--- Listed records Enclosed Below ---
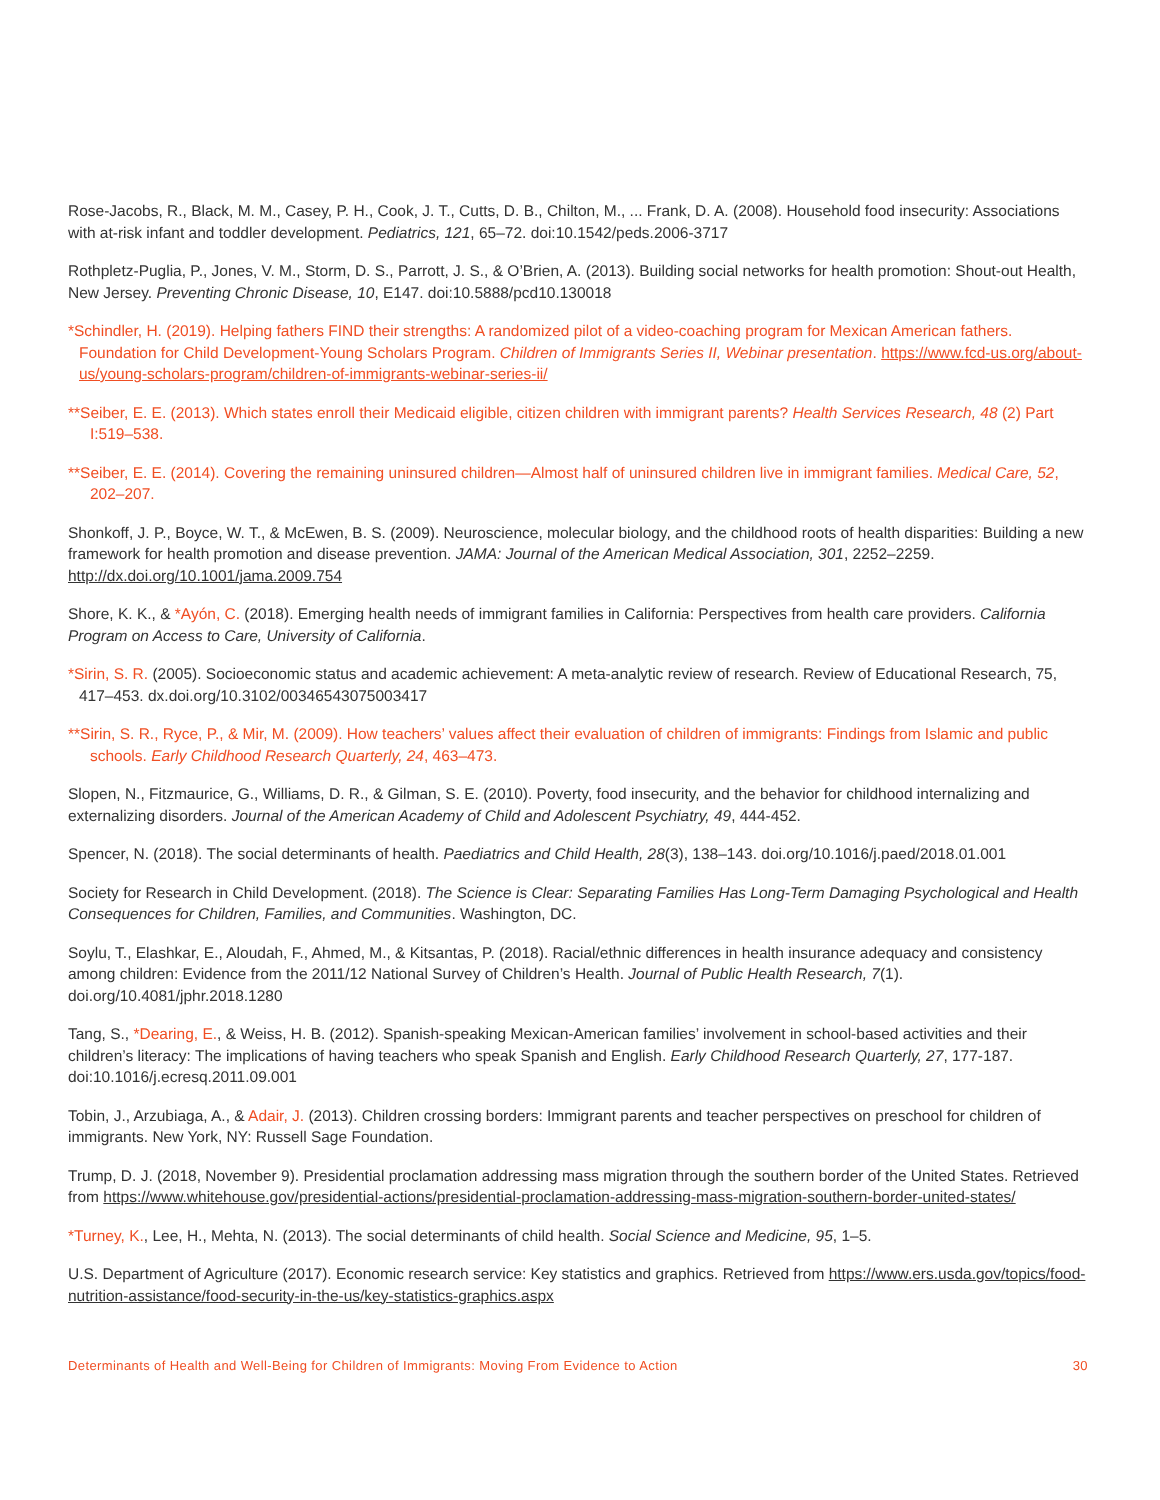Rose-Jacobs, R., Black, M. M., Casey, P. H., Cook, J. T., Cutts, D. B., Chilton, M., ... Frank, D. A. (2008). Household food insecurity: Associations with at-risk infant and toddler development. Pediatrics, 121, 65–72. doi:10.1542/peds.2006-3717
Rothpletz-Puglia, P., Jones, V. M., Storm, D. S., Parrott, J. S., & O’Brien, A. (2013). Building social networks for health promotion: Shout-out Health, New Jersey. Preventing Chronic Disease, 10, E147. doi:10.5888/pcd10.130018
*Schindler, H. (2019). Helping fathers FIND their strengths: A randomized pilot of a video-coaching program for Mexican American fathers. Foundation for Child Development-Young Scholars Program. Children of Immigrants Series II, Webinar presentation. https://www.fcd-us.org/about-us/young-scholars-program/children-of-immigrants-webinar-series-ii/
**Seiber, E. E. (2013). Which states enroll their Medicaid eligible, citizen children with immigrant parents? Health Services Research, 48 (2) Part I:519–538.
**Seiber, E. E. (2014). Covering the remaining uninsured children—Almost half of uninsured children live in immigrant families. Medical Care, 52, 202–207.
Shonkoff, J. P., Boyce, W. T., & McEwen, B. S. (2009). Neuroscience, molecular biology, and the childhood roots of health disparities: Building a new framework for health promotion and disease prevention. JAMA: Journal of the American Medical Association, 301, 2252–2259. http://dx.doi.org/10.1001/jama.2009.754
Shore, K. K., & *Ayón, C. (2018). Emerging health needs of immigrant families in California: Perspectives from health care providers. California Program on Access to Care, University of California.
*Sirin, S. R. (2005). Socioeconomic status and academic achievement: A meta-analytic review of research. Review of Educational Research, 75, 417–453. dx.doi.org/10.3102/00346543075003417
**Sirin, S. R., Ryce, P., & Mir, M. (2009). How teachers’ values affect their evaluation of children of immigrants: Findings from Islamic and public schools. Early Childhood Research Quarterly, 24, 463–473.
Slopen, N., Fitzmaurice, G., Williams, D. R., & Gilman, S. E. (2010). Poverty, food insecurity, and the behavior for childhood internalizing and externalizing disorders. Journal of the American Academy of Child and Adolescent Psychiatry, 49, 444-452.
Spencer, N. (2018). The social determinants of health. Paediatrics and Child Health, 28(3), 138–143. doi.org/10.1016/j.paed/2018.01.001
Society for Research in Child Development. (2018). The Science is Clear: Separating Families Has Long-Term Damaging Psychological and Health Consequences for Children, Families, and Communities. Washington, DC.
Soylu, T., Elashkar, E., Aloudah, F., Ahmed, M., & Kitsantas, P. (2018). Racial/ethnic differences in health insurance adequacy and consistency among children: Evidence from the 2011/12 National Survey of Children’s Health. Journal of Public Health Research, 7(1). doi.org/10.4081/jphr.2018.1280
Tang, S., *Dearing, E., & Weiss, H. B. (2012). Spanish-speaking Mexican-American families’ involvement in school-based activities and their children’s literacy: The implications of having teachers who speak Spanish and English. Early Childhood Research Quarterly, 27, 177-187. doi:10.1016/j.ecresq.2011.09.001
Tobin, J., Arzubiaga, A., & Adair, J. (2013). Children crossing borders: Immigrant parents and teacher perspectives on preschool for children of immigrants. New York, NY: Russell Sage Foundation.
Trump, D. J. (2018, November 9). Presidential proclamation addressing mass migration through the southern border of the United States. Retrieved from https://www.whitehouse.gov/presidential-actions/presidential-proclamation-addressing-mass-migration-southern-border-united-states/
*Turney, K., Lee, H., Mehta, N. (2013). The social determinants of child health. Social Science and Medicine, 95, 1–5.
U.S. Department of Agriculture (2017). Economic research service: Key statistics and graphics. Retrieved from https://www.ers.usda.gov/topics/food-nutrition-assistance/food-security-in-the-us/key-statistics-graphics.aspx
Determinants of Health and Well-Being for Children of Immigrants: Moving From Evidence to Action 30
--- End of Enclosed Listed records ---
--- Listed records Enclosed Below ---
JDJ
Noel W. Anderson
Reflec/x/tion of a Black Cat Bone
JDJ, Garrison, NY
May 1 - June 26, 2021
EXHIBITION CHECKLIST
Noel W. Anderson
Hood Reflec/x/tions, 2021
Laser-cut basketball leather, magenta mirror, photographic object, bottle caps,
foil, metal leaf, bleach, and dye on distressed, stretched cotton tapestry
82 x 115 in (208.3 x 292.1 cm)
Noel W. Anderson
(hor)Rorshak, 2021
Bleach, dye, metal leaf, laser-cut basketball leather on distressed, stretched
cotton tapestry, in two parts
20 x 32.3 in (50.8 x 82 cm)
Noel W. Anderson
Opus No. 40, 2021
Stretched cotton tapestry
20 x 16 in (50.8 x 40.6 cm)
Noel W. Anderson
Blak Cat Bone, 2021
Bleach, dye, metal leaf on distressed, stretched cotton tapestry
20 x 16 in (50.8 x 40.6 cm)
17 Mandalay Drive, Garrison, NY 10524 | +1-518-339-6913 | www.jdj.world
--- End of Enclosed Listed records ---
**Exercise prompt:**
Each line above where the word "basketball" occurs should be returned in full.

**Exercise response:**
Laser-cut basketball leather, magenta mirror, photographic object, bottle caps,
Bleach, dye, metal leaf, laser-cut basketball leather on distressed, stretched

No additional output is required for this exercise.